To calculate what the bonding properties of a molecule are in a particular excited state we can run any population analysis following the root of interest. This straightforward procedure takes two consecutive calculations since you don’t necessarily know before hand which excited state is the one of interest.

The regular Time Dependent Density Functional Theory (TD-DFT) calculation input with Gaussian 16 looks as follows (G09 works pretty much the same), let us assume we’ve already optimized the geometry of a given molecule:

%OldChk=filename.chk %nprocshared=16 %chk=filename_ES.chk #p TD(NStates=10,singlets) wb97xd/cc-pvtz geom=check guess=read Title Card Required 0 1 --blank line--

This input file retrieves the geometry and wavefunction from a previous calculation from filename.chk and doesn’t write anything new into it (that is what `%OldChk=filename.chk` means) and creates a new checkpoint where the excited states are calculated (`%chk=filename_ES.chk`)

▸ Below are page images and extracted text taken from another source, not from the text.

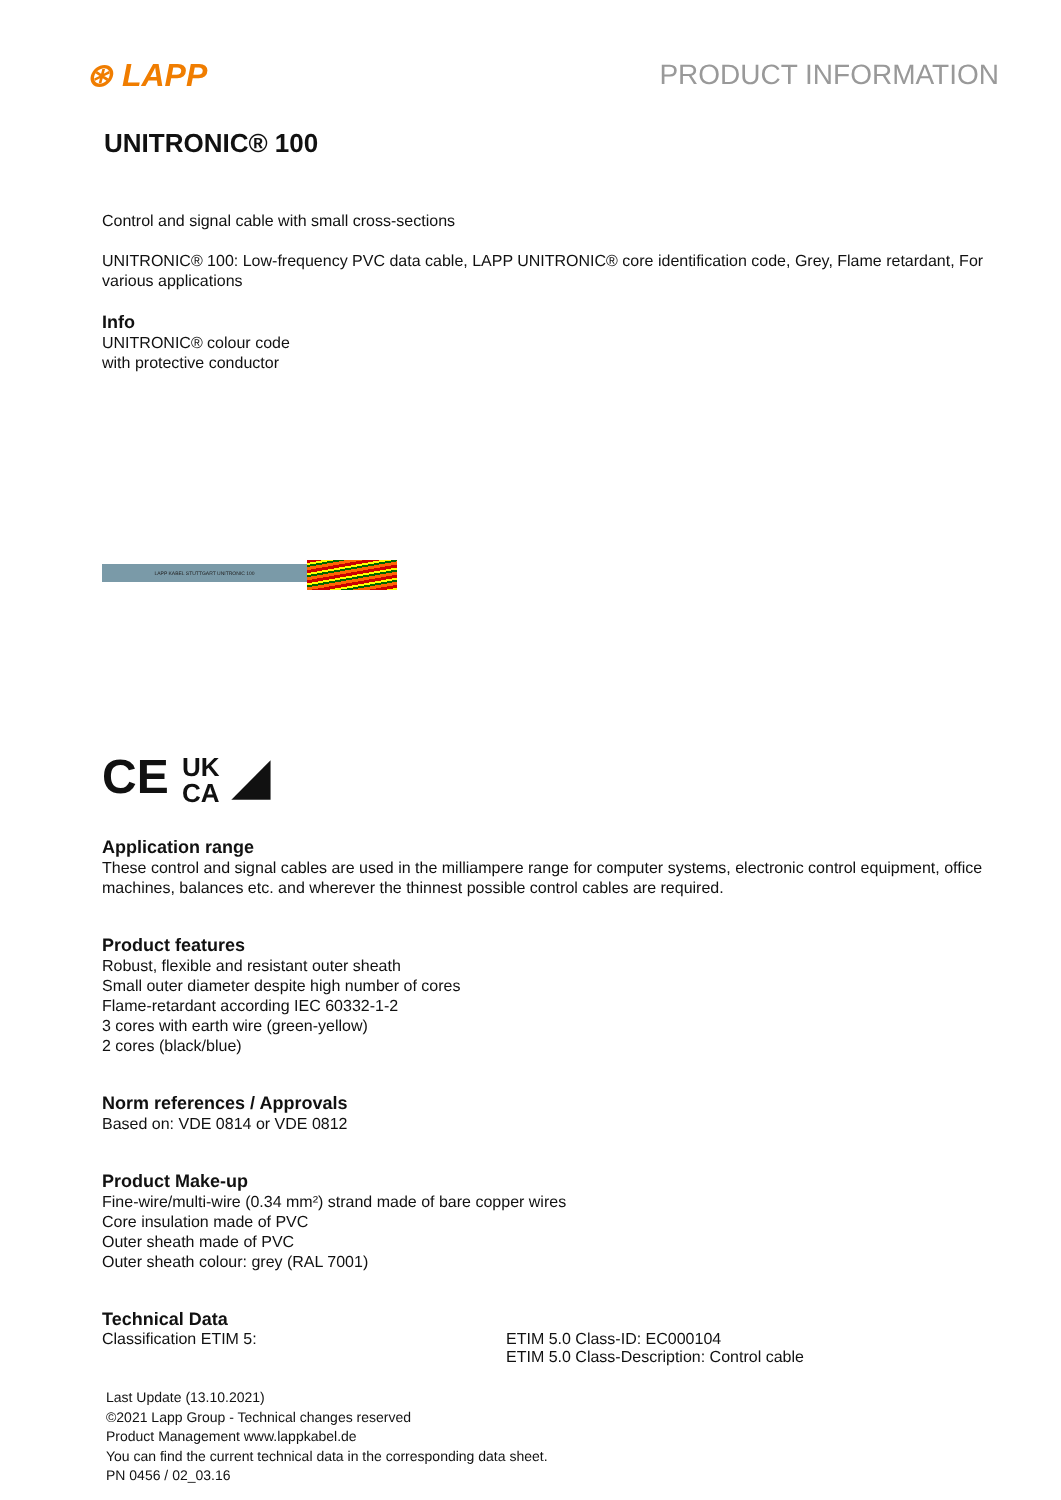⊛ LAPP PRODUCT INFORMATION
UNITRONIC® 100
Control and signal cable with small cross-sections
UNITRONIC® 100: Low-frequency PVC data cable, LAPP UNITRONIC® core identification code, Grey, Flame retardant, For various applications
Info
UNITRONIC® colour code
with protective conductor
LAPP KABEL STUTTGART UNITRONIC 100
CE UK
CA ◢
Application range
These control and signal cables are used in the milliampere range for computer systems, electronic control equipment, office machines, balances etc. and wherever the thinnest possible control cables are required.
Product features
Robust, flexible and resistant outer sheath
Small outer diameter despite high number of cores
Flame-retardant according IEC 60332-1-2
3 cores with earth wire (green-yellow)
2 cores (black/blue)
Norm references / Approvals
Based on: VDE 0814 or VDE 0812
Product Make-up
Fine-wire/multi-wire (0.34 mm²) strand made of bare copper wires
Core insulation made of PVC
Outer sheath made of PVC
Outer sheath colour: grey (RAL 7001)
Technical Data
Classification ETIM 5: ETIM 5.0 Class-ID: EC000104
ETIM 5.0 Class-Description: Control cable
Last Update (13.10.2021)
©2021 Lapp Group - Technical changes reserved
Product Management www.lappkabel.de
You can find the current technical data in the corresponding data sheet.
PN 0456 / 02_03.16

In the output you search for the transition which peeks your interest; most often than not you’ll be interested in the one with the highest oscillator strength, *f*. The oscillator strength is a dimensionless number that represents the ratio of the observed, integrated, absorption coefficient to that calculated for a single electron in a three-dimensional harmonic potential [Harris & Bertolucci, Symmetry and Spectroscopy]; in other words, it is related to the probability of that transition to occur, and therefore it takes values from 0.0 to 1.0 (for single photon absorption processes.)

The output of this calculation looks as follows, the value of f for every excitation is reported together with its energy and the orbital transitions which comprise it.

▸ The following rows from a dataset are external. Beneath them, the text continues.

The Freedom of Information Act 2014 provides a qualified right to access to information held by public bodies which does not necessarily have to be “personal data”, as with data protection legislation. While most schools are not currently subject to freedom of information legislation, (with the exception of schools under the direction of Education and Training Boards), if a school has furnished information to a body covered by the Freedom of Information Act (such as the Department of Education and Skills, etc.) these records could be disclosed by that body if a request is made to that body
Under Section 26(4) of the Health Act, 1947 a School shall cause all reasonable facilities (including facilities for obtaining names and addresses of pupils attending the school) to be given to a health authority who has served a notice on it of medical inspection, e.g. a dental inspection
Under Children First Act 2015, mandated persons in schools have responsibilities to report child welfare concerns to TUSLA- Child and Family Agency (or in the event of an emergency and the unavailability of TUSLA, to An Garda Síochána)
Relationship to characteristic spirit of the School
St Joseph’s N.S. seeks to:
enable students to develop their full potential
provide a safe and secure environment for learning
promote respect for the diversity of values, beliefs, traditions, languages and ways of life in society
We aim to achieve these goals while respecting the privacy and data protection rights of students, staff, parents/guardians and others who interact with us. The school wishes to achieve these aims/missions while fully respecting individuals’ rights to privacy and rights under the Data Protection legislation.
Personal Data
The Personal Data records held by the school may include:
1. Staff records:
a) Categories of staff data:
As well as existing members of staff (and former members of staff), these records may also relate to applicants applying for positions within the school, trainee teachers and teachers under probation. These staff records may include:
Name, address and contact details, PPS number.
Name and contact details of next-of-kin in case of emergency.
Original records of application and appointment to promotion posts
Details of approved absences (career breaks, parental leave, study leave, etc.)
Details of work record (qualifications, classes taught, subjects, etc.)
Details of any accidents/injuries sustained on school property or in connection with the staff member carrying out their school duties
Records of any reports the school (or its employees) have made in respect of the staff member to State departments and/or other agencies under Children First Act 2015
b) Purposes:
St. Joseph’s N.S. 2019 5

Excitation energies and oscillator strengths: Excited State 1: Singlet-A 3.1085 eV 398.86 nm f=0.0043 <S**2>=0.000 56 -> 59 -0.11230 58 -> 59 0.69339 This state for optimization and/or second-order correction. Total Energy, E(TD-HF/TD-DFT) = -1187.56377917 Copying the excited state density for this state as the 1-particle RhoCI density. Excited State 2: Singlet-A 4.0827 eV 303.68 nm f=0.0016 <S**2>=0.000 52 -> 59 0.46689 52 -> 64 -0.20488 53 -> 59 0.19693 54 -> 59 0.40414 54 -> 64 -0.16261 ... ... Excited State 8: Singlet-A 5.2345 eV 236.86 nm f=0.8063 <S**2>=0.000 52 -> 60 0.17162 53 -> 59 0.47226 53 -> 60 -0.11771 54 -> 59 -0.27658 54 -> 60 -0.22006 55 -> 59 0.20496 56 -> 59 0.15029

Now we’ve selected excited state #8 because it has the largest value of f from the lot, we use the following input to read in the geometry from the old checkpoint file and we generate a new one in case we need it for something else. The input file for doing all this looks as follows (I’ve selected as usual the Natural Bond Orbital population analysis):

%oldchk=a_ES.chk %nprocshared=16 %chk=a_nbo.chk #p TD(Read,Root=8) wb97xd/cc-pvtz geom=check density=current guess=read pop=NBORead Title Card Required 0 1 $NBO BOAO BNDIDX E2PERT $END --blank line--

The flags at the bottom request the calculation of Wiberg Bond Indexes (BNDIDX) as well as Bond Order in the Atomic Orbital basis (BOAO) and a second order perturbation theory for the electronic delocalization (E2PERT). Now we can compare the population analysis between ground and the 8th excited state; check figure 1 and notice the differences in Wiberg’s bond order for this complex made of two molecules and one Na+ cation.

In this example we can observe that in the ground state we have a neutral and a negative molecule together with a Na+ cation, but when we analyze the population in the 8th excited state both molecules acquire a similar charge, ca. **0.46 e**, which means that some of the electron density has been transferred from the negative one to the neutral molecule, forming an

*Electron Donor-Acceptor*complex (EDA) in the excited state.

This procedure can be extended to any other kind of population analysis and their derived combination, e.g. one could calculate their condensed fukui functions in the Nth excited state; but beware! These calculations yield vertical excitations, should the excited state of interest have a minimum we can first optimize the ES geometry and then perform the population analysis on said geometry; just add the opt keyword to perform both jobs in one go, but bear in mind that the NBO population analysis is performed before and after the optimization process so look for the tables and values closer to the end of the output file.

In the case of open shell systems the procedure is the same but one should be extremely careful in searching for the total population analysis since the output file contains this table for the alpha and beta populations separately as well as the added values for the total number of electrons.